> Aim of the task
Whatever appears in the data below, copy it exactly.
#### Records shown
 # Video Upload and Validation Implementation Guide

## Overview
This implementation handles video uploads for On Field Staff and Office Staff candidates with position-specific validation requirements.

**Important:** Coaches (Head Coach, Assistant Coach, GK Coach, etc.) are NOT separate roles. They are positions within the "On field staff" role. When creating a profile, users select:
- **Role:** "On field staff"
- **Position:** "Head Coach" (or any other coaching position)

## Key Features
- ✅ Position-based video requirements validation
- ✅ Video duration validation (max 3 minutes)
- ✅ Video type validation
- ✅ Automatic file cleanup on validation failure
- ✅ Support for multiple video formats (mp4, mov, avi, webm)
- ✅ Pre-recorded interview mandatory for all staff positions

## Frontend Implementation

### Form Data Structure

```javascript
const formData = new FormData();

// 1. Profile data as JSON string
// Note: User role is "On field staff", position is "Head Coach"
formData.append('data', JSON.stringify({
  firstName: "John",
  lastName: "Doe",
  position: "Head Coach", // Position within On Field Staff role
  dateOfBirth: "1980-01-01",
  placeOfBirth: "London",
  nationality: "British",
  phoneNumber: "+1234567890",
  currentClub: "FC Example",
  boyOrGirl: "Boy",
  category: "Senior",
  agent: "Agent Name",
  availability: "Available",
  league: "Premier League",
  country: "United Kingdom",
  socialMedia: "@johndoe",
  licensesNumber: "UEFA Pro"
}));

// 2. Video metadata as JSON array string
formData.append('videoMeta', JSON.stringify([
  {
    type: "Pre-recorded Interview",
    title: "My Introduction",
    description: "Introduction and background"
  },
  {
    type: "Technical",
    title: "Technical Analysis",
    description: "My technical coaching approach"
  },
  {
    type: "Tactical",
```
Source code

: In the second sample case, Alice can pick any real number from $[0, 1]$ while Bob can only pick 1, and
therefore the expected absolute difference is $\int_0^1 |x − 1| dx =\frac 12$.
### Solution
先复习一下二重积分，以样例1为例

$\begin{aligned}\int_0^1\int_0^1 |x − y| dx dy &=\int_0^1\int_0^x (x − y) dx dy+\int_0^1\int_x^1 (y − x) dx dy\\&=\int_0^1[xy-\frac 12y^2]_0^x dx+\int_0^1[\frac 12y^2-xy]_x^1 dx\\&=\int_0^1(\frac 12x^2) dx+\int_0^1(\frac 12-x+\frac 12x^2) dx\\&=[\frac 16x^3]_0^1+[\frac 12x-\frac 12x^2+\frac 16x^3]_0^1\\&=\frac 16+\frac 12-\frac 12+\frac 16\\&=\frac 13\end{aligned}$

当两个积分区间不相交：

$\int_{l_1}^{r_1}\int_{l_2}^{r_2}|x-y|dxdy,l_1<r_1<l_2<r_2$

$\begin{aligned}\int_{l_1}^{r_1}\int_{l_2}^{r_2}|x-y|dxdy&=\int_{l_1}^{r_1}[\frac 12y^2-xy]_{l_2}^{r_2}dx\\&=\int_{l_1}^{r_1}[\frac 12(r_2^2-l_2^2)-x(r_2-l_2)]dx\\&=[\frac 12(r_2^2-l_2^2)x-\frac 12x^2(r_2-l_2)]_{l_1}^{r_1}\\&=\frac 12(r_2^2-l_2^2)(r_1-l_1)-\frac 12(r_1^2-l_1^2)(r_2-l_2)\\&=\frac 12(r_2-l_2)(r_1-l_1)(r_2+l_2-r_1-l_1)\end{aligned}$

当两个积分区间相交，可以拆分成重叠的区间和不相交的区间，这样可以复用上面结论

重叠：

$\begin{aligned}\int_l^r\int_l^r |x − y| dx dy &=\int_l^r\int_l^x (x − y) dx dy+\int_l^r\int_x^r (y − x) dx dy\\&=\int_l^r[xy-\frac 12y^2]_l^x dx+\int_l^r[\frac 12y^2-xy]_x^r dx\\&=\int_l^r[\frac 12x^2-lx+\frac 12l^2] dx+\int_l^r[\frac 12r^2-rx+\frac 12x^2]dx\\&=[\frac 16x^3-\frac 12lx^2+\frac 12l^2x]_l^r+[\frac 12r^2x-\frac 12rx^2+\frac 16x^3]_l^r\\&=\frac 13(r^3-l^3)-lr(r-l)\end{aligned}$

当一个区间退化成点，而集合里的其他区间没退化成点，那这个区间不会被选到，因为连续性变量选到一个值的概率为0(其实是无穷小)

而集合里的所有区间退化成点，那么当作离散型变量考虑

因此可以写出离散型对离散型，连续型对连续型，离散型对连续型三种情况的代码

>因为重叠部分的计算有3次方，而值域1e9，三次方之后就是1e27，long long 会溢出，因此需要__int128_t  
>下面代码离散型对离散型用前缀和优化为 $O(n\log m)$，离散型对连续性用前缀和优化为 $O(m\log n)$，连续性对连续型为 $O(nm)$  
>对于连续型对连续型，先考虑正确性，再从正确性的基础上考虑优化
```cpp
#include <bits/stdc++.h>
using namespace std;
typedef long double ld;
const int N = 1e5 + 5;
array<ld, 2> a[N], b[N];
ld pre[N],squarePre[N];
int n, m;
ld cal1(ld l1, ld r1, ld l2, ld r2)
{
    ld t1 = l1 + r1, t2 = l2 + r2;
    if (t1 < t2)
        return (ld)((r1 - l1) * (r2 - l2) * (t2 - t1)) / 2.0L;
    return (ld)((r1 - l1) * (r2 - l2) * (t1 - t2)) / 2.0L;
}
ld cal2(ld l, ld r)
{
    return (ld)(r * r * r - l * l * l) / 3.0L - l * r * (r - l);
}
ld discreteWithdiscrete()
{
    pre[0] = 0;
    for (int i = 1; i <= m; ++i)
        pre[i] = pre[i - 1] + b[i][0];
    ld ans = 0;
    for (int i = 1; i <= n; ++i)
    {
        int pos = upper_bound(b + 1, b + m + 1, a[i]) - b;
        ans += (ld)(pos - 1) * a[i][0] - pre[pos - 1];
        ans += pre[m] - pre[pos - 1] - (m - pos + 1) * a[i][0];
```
########
> Expected answer
 # Video Upload and Validation Implementation Guide

## Overview
This implementation handles video uploads for On Field Staff and Office Staff candidates with position-specific validation requirements.

**Important:** Coaches (Head Coach, Assistant Coach, GK Coach, etc.) are NOT separate roles. They are positions within the "On field staff" role. When creating a profile, users select:
- **Role:** "On field staff"
- **Position:** "Head Coach" (or any other coaching position)

## Key Features
- ✅ Position-based video requirements validation
- ✅ Video duration validation (max 3 minutes)
- ✅ Video type validation
- ✅ Automatic file cleanup on validation failure
- ✅ Support for multiple video formats (mp4, mov, avi, webm)
- ✅ Pre-recorded interview mandatory for all staff positions

## Frontend Implementation

### Form Data Structure

```javascript
const formData = new FormData();

// 1. Profile data as JSON string
// Note: User role is "On field staff", position is "Head Coach"
formData.append('data', JSON.stringify({
  firstName: "John",
  lastName: "Doe",
  position: "Head Coach", // Position within On Field Staff role
  dateOfBirth: "1980-01-01",
  placeOfBirth: "London",
  nationality: "British",
  phoneNumber: "+1234567890",
  currentClub: "FC Example",
  boyOrGirl: "Boy",
  category: "Senior",
  agent: "Agent Name",
  availability: "Available",
  league: "Premier League",
  country: "United Kingdom",
  socialMedia: "@johndoe",
  licensesNumber: "UEFA Pro"
}));

// 2. Video metadata as JSON array string
formData.append('videoMeta', JSON.stringify([
  {
    type: "Pre-recorded Interview",
    title: "My Introduction",
    description: "Introduction and background"
  },
  {
    type: "Technical",
    title: "Technical Analysis",
    description: "My technical coaching approach"
  },
  {
    type: "Tactical",
```
Source code

: In the second sample case, Alice can pick any real number from $[0, 1]$ while Bob can only pick 1, and
therefore the expected absolute difference is $\int_0^1 |x − 1| dx =\frac 12$.
### Solution
先复习一下二重积分，以样例1为例

$\begin{aligned}\int_0^1\int_0^1 |x − y| dx dy &=\int_0^1\int_0^x (x − y) dx dy+\int_0^1\int_x^1 (y − x) dx dy\\&=\int_0^1[xy-\frac 12y^2]_0^x dx+\int_0^1[\frac 12y^2-xy]_x^1 dx\\&=\int_0^1(\frac 12x^2) dx+\int_0^1(\frac 12-x+\frac 12x^2) dx\\&=[\frac 16x^3]_0^1+[\frac 12x-\frac 12x^2+\frac 16x^3]_0^1\\&=\frac 16+\frac 12-\frac 12+\frac 16\\&=\frac 13\end{aligned}$

当两个积分区间不相交：

$\int_{l_1}^{r_1}\int_{l_2}^{r_2}|x-y|dxdy,l_1<r_1<l_2<r_2$

$\begin{aligned}\int_{l_1}^{r_1}\int_{l_2}^{r_2}|x-y|dxdy&=\int_{l_1}^{r_1}[\frac 12y^2-xy]_{l_2}^{r_2}dx\\&=\int_{l_1}^{r_1}[\frac 12(r_2^2-l_2^2)-x(r_2-l_2)]dx\\&=[\frac 12(r_2^2-l_2^2)x-\frac 12x^2(r_2-l_2)]_{l_1}^{r_1}\\&=\frac 12(r_2^2-l_2^2)(r_1-l_1)-\frac 12(r_1^2-l_1^2)(r_2-l_2)\\&=\frac 12(r_2-l_2)(r_1-l_1)(r_2+l_2-r_1-l_1)\end{aligned}$

当两个积分区间相交，可以拆分成重叠的区间和不相交的区间，这样可以复用上面结论

重叠：

$\begin{aligned}\int_l^r\int_l^r |x − y| dx dy &=\int_l^r\int_l^x (x − y) dx dy+\int_l^r\int_x^r (y − x) dx dy\\&=\int_l^r[xy-\frac 12y^2]_l^x dx+\int_l^r[\frac 12y^2-xy]_x^r dx\\&=\int_l^r[\frac 12x^2-lx+\frac 12l^2] dx+\int_l^r[\frac 12r^2-rx+\frac 12x^2]dx\\&=[\frac 16x^3-\frac 12lx^2+\frac 12l^2x]_l^r+[\frac 12r^2x-\frac 12rx^2+\frac 16x^3]_l^r\\&=\frac 13(r^3-l^3)-lr(r-l)\end{aligned}$

当一个区间退化成点，而集合里的其他区间没退化成点，那这个区间不会被选到，因为连续性变量选到一个值的概率为0(其实是无穷小)

而集合里的所有区间退化成点，那么当作离散型变量考虑

因此可以写出离散型对离散型，连续型对连续型，离散型对连续型三种情况的代码

>因为重叠部分的计算有3次方，而值域1e9，三次方之后就是1e27，long long 会溢出，因此需要__int128_t  
>下面代码离散型对离散型用前缀和优化为 $O(n\log m)$，离散型对连续性用前缀和优化为 $O(m\log n)$，连续性对连续型为 $O(nm)$  
>对于连续型对连续型，先考虑正确性，再从正确性的基础上考虑优化
```cpp
#include <bits/stdc++.h>
using namespace std;
typedef long double ld;
const int N = 1e5 + 5;
array<ld, 2> a[N], b[N];
ld pre[N],squarePre[N];
int n, m;
ld cal1(ld l1, ld r1, ld l2, ld r2)
{
    ld t1 = l1 + r1, t2 = l2 + r2;
    if (t1 < t2)
        return (ld)((r1 - l1) * (r2 - l2) * (t2 - t1)) / 2.0L;
    return (ld)((r1 - l1) * (r2 - l2) * (t1 - t2)) / 2.0L;
}
ld cal2(ld l, ld r)
{
    return (ld)(r * r * r - l * l * l) / 3.0L - l * r * (r - l);
}
ld discreteWithdiscrete()
{
    pre[0] = 0;
    for (int i = 1; i <= m; ++i)
        pre[i] = pre[i - 1] + b[i][0];
    ld ans = 0;
    for (int i = 1; i <= n; ++i)
    {
        int pos = upper_bound(b + 1, b + m + 1, a[i]) - b;
        ans += (ld)(pos - 1) * a[i][0] - pre[pos - 1];
        ans += pre[m] - pre[pos - 1] - (m - pos + 1) * a[i][0];
```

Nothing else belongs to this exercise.